Still, Peter Parker, at least this iteration, is still so goddamn annoying. At least if we had compelling villains, that could possibly counteract the aggravating vibes coming off of the doofus in the red and blue suit.
Max Dillon (Jamie Foxx) is an electrical engineer at OsCorp. He's got a huge gap between his front teeth, and an awful combover, and he's clearly socially inept, so naturally he's that most common of cinematic tropes: an African-American nerd.
Wait, what?
The depiction of his awkwardness, neediness and social ineptitude are so cartoonish that it wouldn't even work in a comic book, let alone a $200 million film. Spider-Man saves his life during a battle with Giamatti's sweaty head, and this sets the strange nerd on a stranger path, one in which because of the slights against him by the world, because of his being unappreciated all his life, he's going to become a being of pure electrical energy who can basically do whatever he wants with absolutely no bandwidth problems.
Electro is a villain I can't really wrap my head around. He looks interesting enough. In his involuntary transformation, the skin and flesh of his former body is sloughed off like a snake shedding its skin, as he achieves this near 'perfect' form, with veins and arteries replaced with glowing blue electricity, and his eyes glowing blue. His skin even achieves a paler hue. In short, he goes from being an inadequate black guy to being an all-powerful white-blue guy, which is truly the flip side of the American Dream.
His motivations, though, for any of the stuff he does, or the nature of his existence, and how he could be so easily beaten when he can basically go anywhere and do anything, make it hard to really give a crap about any of it, let’s be honest. Though it looks cool, and that’s the important thing. I guess.
Their first battle is of course in Times Square, the second gaudiest and most neon-lit place in America behind Las Vegas, and it’s a colourful abomination against the retinas of all non super-powered humans. You could argue that Electro does our eyes a favour when he shuts all that awful visual noise down. In fact, he seems to have it in for all the electronic billboards, and I can’t blame him there. They are an abomination.

=== GIVEN DATA ===
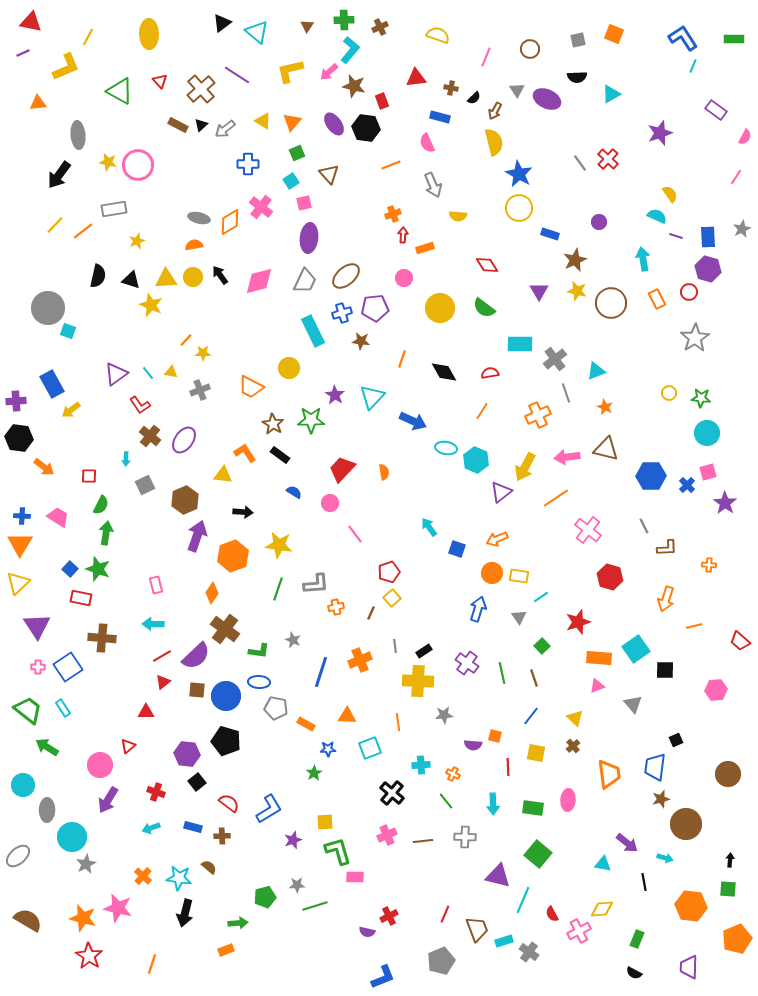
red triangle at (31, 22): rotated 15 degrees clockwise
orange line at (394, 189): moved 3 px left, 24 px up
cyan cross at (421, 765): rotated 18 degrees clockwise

=== WHAT NEEDS TO BE DONE ===
Write the next part of the Spider-Man film review, beginning right after its closing sentence, "They are an abomination."

=== ANSWER TO THIS TASK ===
That fight has an easy resolution, and isn’t that interesting, but there’s one great sequence where Spidey sees, using his radioactive-spider-enhanced senses, how a whole bunch of people are about to get electrocuted, and he has to endeavour to get them to stop what they’re doing in order to save them.
That moment is well done. And yet, while a movie is made up of moments, too many bloody moments, the passage of many other moments just bored me. There are at least three other villains, I guess, but I long ago stopped caring.
There’s also the additional backstory / motivation of Peter being really shitty about his parents for dying, which seems like it’s going somewhere, and then, abruptly, no longer goes anywhere, which is not so much disappointing as it is one big shoulder shrug.
The relationship dynamic with Gwen Stacy is particularly torturous, but it at least seems like it’s going to end in some definitive way. She seems like she’s going to be getting a scholarship to Oxford, for some reason, and Peter has to decide whether his mooning over her is way more important than her going to Oxford. As far as I know, in this, our real world, Oxford is not Hogwart’s School for Witchcraft and Wizardry, but at least as it is depicted in this flick, it might as well be. All it is, is a potential reason for the primary couple to be separated, compelling them to express a bunch of feelings to each other that they’ve had no problem expressing for much of the movie’s interminable length as it was anyway.
Which all is made a mockery of with the ending, or at least one part of the ending. It’s about the only bold move or decision they’ve made in 5 Spider-Man movies, because franchises aren’t about change or messing with the fundamentals; they’re all about loud explosions, oodles of action and grovelling fan service.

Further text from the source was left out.